Maybe we can add a method to get only one specific band by index? Like this single bands can be accessed efficiently. Something along the lines of:
def get_band(self, index): if index < 0 or index >= capi.get_ds_raster_count(self._ptr): raise GDALException('Band index out of range.') return GDALBand(self, index)
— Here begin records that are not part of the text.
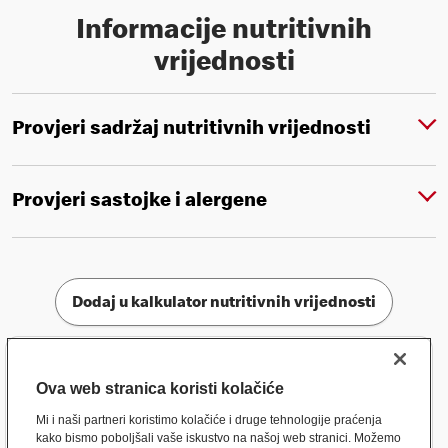
Informacije nutritivnih
vrijednosti
Provjeri sadržaj nutritivnih vrijednosti
Provjeri sastojke i alergene
Dodaj u kalkulator nutritivnih vrijednosti
Ova web stranica koristi kolačiće
Mi i naši partneri koristimo kolačiće i druge tehnologije praćenja
kako bismo poboljšali vaše iskustvo na našoj web stranici. Možemo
comment:11 by , 9 years ago
Has patch: | set |
---|
Your wishes are my orders :-) Please check the latest PR version (while still checking the initial memory issue).
comment:12 by , 9 years ago
Thanks Claude!
I just ran your patch through the loop and applied use case and it worked perfectly, including low memory use.
The issues that came up through this ticket has made me realize that it could be important to only instantiate specific bands (some time series rasters might have lots of bands, its is not common, but happens). That's why I asked for this...
comment:13 by , 9 years ago
Triage Stage: | Accepted → Ready for checkin |
---|
Unfortunately this goes beyond my knowledge of how python works. I am happy to work on this if its productive, but would need help.